Il professor Roberto Ruozi, docente emerito di Economia degli Intermediari Finanziari all’Università Bocconi, anticipa alla stampa il senso della relazione inserita nel ciclo di lezioni sulla finanza d’impresa promosso dal Punto Finanziario di Confindustria Bergamo. Un intervento all’insegna dell’ottimismo, pur se restano ancora nubi all’orizzonte.
Professor Ruozi, allora la crisi è finita?
Ci sono segnali confortanti a livello internazionale e nazionale. Archiviati gli anni bui (2008 e 2009), il 2010 può essere considerato di transizione, mentre il 2011 segnerà la vera svolta.
Ci siamo messi alle spalle un periodo terribile. Eppure, non tutto il male vien per nuocere.
Per molti imprenditori la crisi è stata anche una buona opportunità per ristrutturare le aziende, per tagliare i costi inutili, per eliminare le sacche di inefficienza. I primi risultati si stanno già vedendo. A partire dall’estate 2011 credo che saranno ancora più evidenti. Anzi, qualcuno superata questa fase sarà ancora più forte di prima.
Crisi finita, quindi, ma proprio per tutti?
No, anzi c’è chi è destinato a uscire dal mercato perché non ha saputo sfruttare questa situazione per gli interventi che ho detto. La fase di “pulizia” non può ancora dirsi terminata.
Gli imprenditori bergamaschi come stanno?
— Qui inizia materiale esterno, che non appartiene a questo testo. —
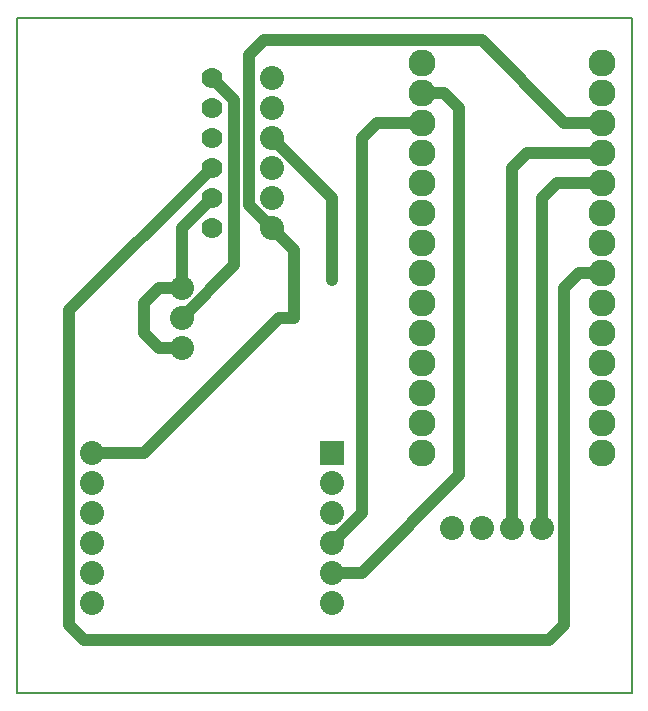
<source format=gbr>
G04 PROTEUS GERBER X2 FILE*
%TF.GenerationSoftware,Labcenter,Proteus,8.13-SP0-Build31525*%
%TF.CreationDate,2022-02-01T17:21:53+00:00*%
%TF.FileFunction,Copper,L2,Bot*%
%TF.FilePolarity,Positive*%
%TF.Part,Single*%
%TF.SameCoordinates,{1f8d9942-98d1-49a5-8421-286161f785e5}*%
%FSLAX45Y45*%
%MOMM*%
G01*
%TA.AperFunction,Conductor*%
%ADD10C,1.016000*%
%TA.AperFunction,ViaPad*%
%ADD11C,1.016000*%
%TA.AperFunction,ComponentPad*%
%ADD12C,2.032000*%
%TA.AperFunction,ComponentPad*%
%ADD14C,2.286000*%
%TA.AperFunction,ComponentPad*%
%ADD15R,2.032000X2.032000*%
%TA.AperFunction,ComponentPad*%
%ADD16C,1.778000*%
%TA.AperFunction,Profile*%
%ADD17C,0.203200*%
%TD.AperFunction*%
D10*
X-12319000Y+762000D02*
X-11874500Y+1206500D01*
X-11874500Y+2603500D01*
X-12065000Y+2794000D01*
X-11557000Y+1524000D02*
X-11747500Y+1714500D01*
X-11747500Y+2984500D01*
X-11620500Y+3111500D01*
X-9779000Y+3111500D01*
X-9080500Y+2413000D01*
X-8763000Y+2413000D01*
X-11620500Y+635000D02*
X-12636500Y-381000D01*
X-13081000Y-381000D01*
X-11557000Y+1524000D02*
X-11366500Y+1333500D01*
X-11366500Y+762000D01*
X-11620500Y+635000D02*
X-11493500Y+762000D01*
X-11366500Y+762000D01*
X-12319000Y+1016000D02*
X-12319000Y+1524000D01*
X-12065000Y+1778000D01*
X-12319000Y+508000D02*
X-12509500Y+508000D01*
X-12636500Y+635000D01*
X-12636500Y+889000D01*
X-12509500Y+1016000D01*
X-12319000Y+1016000D01*
X-10287000Y+2667000D02*
X-10096500Y+2667000D01*
X-9969500Y+2540000D01*
X-9969500Y-571500D01*
X-10795000Y-1397000D01*
X-11049000Y-1397000D01*
X-12065000Y+2032000D02*
X-13271500Y+825500D01*
X-13271500Y-1841500D01*
X-13144500Y-1968500D01*
X-9207500Y-1968500D01*
X-9080500Y-1841500D01*
X-9080500Y+1016000D01*
X-8953500Y+1143000D01*
X-8763000Y+1143000D01*
X-9271000Y-1016000D02*
X-9271000Y+1778000D01*
X-9144000Y+1905000D01*
X-8763000Y+1905000D01*
X-11557000Y+2286000D02*
X-11049000Y+1778000D01*
X-11049000Y+1079500D01*
X-9525000Y-1016000D02*
X-9525000Y+2032000D01*
X-9398000Y+2159000D01*
X-8763000Y+2159000D01*
X-10287000Y+2413000D02*
X-10668000Y+2413000D01*
X-10795000Y+2286000D01*
X-10795000Y-889000D01*
X-11049000Y-1143000D01*
D11*
X-11620500Y+635000D03*
X-11049000Y+1079500D03*
D12*
X-12319000Y+508000D03*
X-12319000Y+762000D03*
X-12319000Y+1016000D03*
D14*
X-10287000Y+2667000D03*
X-10287000Y+2413000D03*
X-10287000Y+2159000D03*
X-10287000Y+1905000D03*
X-10287000Y+1651000D03*
X-10287000Y+1397000D03*
X-10287000Y+1143000D03*
X-10287000Y+889000D03*
X-10287000Y+635000D03*
X-10287000Y+381000D03*
X-10287000Y+127000D03*
X-10287000Y-127000D03*
X-10287000Y-381000D03*
X-8763000Y-381000D03*
X-8763000Y-127000D03*
X-8763000Y+127000D03*
X-8763000Y+381000D03*
X-8763000Y+635000D03*
X-8763000Y+889000D03*
X-8763000Y+1143000D03*
X-8763000Y+1397000D03*
X-8763000Y+1651000D03*
X-8763000Y+1905000D03*
X-8763000Y+2159000D03*
X-8763000Y+2413000D03*
X-8763000Y+2667000D03*
X-8763000Y+2921000D03*
X-10287000Y+2921000D03*
D12*
X-11557000Y+1524000D03*
X-11557000Y+1778000D03*
X-11557000Y+2032000D03*
X-11557000Y+2286000D03*
X-11557000Y+2540000D03*
X-11557000Y+2794000D03*
X-10033000Y-1016000D03*
X-9779000Y-1016000D03*
X-9525000Y-1016000D03*
X-9271000Y-1016000D03*
D15*
X-11049000Y-381000D03*
D12*
X-11049000Y-635000D03*
X-11049000Y-889000D03*
X-11049000Y-1143000D03*
X-11049000Y-1397000D03*
X-11049000Y-1651000D03*
X-13081000Y-1651000D03*
X-13081000Y-1397000D03*
X-13081000Y-1143000D03*
X-13081000Y-889000D03*
X-13081000Y-635000D03*
X-13081000Y-381000D03*
D16*
X-12065000Y+1524000D03*
X-12065000Y+1778000D03*
X-12065000Y+2032000D03*
X-12065000Y+2286000D03*
X-12065000Y+2540000D03*
X-12065000Y+2794000D03*
D17*
X-13716000Y-2413000D02*
X-8509000Y-2413000D01*
X-8509000Y+3302000D01*
X-13716000Y+3302000D01*
X-13716000Y-2413000D01*
M02*

</source>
Hanno saputo mantenere una visione di medio-lungo periodo, non speculativa. Sono stati capaci di attraversare il guado pagando il meno possibile e preparandosi a ripartire nel modo migliore. Se c’è stata, come qualcuno dice, una rivoluzione culturale imposta dalla crisi, credo che qui a Bergamo sia stata vissuta al meglio.
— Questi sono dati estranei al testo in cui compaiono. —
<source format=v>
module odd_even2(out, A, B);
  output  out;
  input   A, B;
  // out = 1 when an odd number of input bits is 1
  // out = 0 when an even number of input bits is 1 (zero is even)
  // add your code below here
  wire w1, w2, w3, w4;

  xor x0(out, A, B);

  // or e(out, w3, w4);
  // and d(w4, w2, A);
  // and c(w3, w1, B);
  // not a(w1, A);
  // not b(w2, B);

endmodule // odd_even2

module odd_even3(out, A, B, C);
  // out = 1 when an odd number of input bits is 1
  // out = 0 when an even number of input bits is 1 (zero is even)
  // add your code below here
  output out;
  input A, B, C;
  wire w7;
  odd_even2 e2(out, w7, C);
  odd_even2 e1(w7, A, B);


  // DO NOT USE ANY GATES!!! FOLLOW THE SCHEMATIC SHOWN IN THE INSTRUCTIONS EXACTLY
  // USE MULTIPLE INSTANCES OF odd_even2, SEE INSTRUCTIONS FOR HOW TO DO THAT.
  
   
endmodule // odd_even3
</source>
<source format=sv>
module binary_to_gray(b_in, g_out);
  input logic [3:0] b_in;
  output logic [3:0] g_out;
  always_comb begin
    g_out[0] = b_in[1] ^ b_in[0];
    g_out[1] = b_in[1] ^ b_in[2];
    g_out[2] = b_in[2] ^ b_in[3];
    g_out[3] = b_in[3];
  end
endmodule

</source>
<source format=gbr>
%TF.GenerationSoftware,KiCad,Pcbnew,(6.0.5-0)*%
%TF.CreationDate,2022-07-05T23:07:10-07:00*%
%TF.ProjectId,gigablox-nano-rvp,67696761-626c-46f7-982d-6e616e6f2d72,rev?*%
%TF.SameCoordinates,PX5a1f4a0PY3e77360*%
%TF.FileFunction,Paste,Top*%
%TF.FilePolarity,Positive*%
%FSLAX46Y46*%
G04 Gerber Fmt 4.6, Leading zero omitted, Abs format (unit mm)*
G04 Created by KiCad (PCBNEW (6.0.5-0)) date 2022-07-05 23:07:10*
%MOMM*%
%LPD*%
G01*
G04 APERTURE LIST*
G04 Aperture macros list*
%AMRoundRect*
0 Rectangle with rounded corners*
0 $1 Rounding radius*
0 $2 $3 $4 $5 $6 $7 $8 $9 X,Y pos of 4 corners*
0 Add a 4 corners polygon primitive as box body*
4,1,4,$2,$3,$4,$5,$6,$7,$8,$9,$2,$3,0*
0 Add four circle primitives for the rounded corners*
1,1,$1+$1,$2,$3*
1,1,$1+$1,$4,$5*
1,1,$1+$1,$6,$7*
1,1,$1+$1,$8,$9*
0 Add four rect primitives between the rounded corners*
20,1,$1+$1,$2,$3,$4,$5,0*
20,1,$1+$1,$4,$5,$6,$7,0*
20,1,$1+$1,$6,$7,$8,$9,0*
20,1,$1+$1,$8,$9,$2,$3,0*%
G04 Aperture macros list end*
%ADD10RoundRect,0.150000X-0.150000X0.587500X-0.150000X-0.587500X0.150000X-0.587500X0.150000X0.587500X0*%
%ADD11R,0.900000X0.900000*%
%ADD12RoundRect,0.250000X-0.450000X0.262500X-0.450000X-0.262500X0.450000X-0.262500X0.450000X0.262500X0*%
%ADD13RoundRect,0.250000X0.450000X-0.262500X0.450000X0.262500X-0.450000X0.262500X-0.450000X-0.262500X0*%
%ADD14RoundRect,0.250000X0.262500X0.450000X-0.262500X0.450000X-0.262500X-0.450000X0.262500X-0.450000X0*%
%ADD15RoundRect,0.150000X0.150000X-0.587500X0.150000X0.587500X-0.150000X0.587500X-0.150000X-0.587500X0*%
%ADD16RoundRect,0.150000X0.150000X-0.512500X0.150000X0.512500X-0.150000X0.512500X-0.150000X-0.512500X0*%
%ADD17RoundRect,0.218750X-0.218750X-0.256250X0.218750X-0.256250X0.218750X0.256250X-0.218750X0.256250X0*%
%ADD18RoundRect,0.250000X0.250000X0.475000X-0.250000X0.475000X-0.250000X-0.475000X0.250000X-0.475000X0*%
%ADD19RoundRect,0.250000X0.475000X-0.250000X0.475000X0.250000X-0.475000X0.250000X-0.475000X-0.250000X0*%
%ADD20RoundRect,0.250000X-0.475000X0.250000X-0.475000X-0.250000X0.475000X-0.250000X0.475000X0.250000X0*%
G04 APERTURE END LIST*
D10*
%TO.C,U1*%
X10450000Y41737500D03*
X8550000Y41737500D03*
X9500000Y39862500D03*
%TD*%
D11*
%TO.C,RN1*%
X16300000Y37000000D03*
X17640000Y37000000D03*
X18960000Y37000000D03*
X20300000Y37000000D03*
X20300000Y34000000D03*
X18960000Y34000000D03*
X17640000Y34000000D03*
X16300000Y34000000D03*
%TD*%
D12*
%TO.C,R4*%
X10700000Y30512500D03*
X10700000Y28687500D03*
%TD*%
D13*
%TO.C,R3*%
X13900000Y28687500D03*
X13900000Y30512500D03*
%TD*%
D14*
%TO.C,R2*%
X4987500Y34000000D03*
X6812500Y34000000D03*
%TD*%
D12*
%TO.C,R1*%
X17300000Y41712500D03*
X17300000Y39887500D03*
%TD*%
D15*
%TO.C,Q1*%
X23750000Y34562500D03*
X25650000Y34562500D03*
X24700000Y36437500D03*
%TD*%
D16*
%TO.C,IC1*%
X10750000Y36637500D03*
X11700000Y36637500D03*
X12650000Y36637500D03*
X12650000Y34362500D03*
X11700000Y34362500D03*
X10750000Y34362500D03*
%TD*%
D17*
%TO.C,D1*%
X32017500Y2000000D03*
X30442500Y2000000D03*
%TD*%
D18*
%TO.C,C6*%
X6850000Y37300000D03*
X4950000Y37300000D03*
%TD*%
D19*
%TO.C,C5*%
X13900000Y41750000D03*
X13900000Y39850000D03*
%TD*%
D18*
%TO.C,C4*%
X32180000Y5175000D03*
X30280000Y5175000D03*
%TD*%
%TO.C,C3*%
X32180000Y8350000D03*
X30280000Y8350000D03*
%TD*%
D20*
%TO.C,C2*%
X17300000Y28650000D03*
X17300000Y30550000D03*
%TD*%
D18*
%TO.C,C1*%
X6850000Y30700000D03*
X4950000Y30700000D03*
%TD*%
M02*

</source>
Si dava il settore manifatturiero come avviato alla scomparsa. Non pare sia andata così, vero?
Infatti, in molti paesi europei, a partire dalla Germania e dall’Italia, è più vivo che mai. Certo, è più snello, più elastico, più orientato verso talune nicchie, ma per molto tempo ancora questo sarà il settore trainante di molte economie. Anche perché non si vede con che cosa possa essere sostituito….
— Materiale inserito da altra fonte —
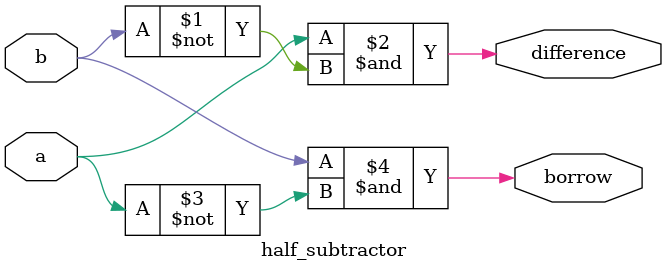
<source format=v>
`timescale 1ns / 1ps


module half_subtractor(
    input a,
    input b,
    output difference,
    output borrow
    
    

    );
    assign difference = (a & (~b));
    assign borrow = (b&(~a));
endmodule

</source>
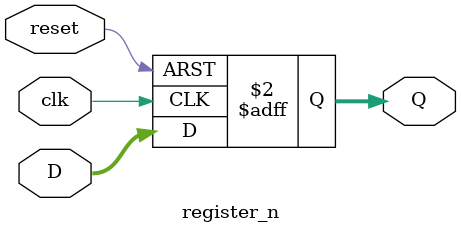
<source format=sv>
module register_n #(parameter N=8)
						(input logic [N-1:0] D,
						input logic clk, reset,
						output [N-1:0] Q);

always_ff @ (posedge clk, posedge reset)
if (reset) Q <=  'b0;
	else    Q <= D;
endmodule

</source>
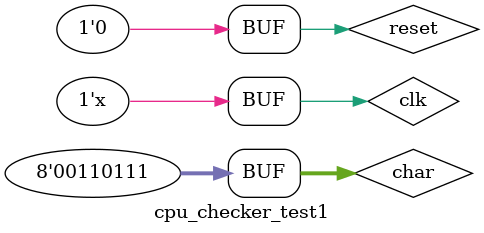
<source format=v>
`timescale 1ns / 1ps


module cpu_checker_test1;

	// Inputs
	reg clk;
	reg reset;
	reg [7:0] char;

	// Outputs
	wire [1:0] format_type;

	// Instantiate the Unit Under Test (UUT)
	cpu_checker uut (
		.clk(clk), 
		.reset(reset), 
		.char(char), 
		.format_type(format_type)
	);

	initial begin
		// Initialize Inputs
		clk = 0;
		reset = 0;
		char = 0;

		#10 char="^";
		#10 char="3";
		#10 char="3";
		#10 char="8";
		#10 char="@";
		#10 char="0";
		#10 char="0";
		#10 char="0";
		#10 char="0";
		#10 char="3";
		#10 char="1";
		#10 char="3";
		#10 char="0";
		#10 char=":";
		#10 char=" ";
		#10 char="*";
		#10 char="0";
		#10 char="0";
		#10 char="0";
		#10 char="0";
		#10 char="0";
		#10 char="0";
		#10 char="8";
		#10 char="8";
		#10 char=" ";
		#10 char="<";
		#10 char="=";
		#10 char=" ";
		#10 char="f";
		#10 char="f";
		#10 char="f";
		#10 char="f";
		#10 char="b";
		#10 char="5";
		#10 char="2";
		#10 char="8";
		#10 char="#";
		#10 char="^";
		#10 char="3";
		#10 char="3";
		#10 char="8";
		#10 char="@";
		#10 char="0";
		#10 char="0";
		#10 char="0";
		#10 char="0";
		#10 char="3";
		#10 char="1";
		#10 char="3";
		#10 char="0";
		#10 char=":";
		#10 char=" ";
		#10 char="*";
		#10 char="0";
		#10 char="0";
		#10 char="0";
		#10 char="0";
		#10 char="0";
		#10 char="0";
		#10 char="8";
		#10 char="8";
		#10 char=" ";
		#10 char="<";
		#10 char="=";
		#10 char=" ";
		#10 char="f";
		#10 char="f";
		#10 char="f";
		#10 char="f";
		#10 char="b";
		#10 char="5";
		#10 char="2";
		#10 char="8";
		#10 char="#";
		#10 char=" ";
		#10 char="1";
		#10 char="2";
		#10 char="3";
		#10 char="4";
		#10 char="5";
		#10 char="6";
		#10 char="7";

	end
      
always #5 clk=~clk;
      
endmodule


</source>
La ripresa è alle porta, ha detto. Ma l’Italia continua a marciare a due velocità?
Sì. Il divario Nord-Sud non è stato affatto superato e anzi si è acuito.
Perché manca una politica industriale?
Questo è un dato di fatto. Qualcuno pensa di sostituirla bloccando l’arrivo degli stranieri. Sono interventi tardivi e antistorici. Le imprese non si aiutano così, ma creando le condizioni perché possano operare al meglio.
In questi giorni c’è polemica sugli aumenti di capitale ipotizzati da alcuni colossi bancari (Ubi Banca, Intesa-S. Paolo). Cosa ne pensa?
Sono interventi che mirano a creare maggiore stabilità. Ma la contropartita è un aumento dell’inefficienza e dei costi di produzione. E poi il mercato non può assorbire tutte queste richieste. Solo le banche vorrebbero drenare risorse per 8 miliardi di euro. C’è un rischio reale di intasamento.
Ma sono utili questi interventi?
Ai fini della stabilità delle banche, ripeto, la risposta è positiva. Ma gli istituti devono agire su un altro fronte, quello che ha visto impegnate le imprese. Devono ristrutturarsi, tagliare drasticamente i costi perché sono sovradimensionati rispetto alle esigenze di un mondo che è cambiato.
Un’ultima domanda sullo scenario occupazionale. Qui si soffre ancora molto.
Questo è il problema più grave del nostro Paese. Le ristrutturazioni delle aziende hanno avuto inevitabili pesanti riflessi sull’occupazione. E altri sono attesi. Per ritornare a certi livelli occorrono tempi medio-lunghi.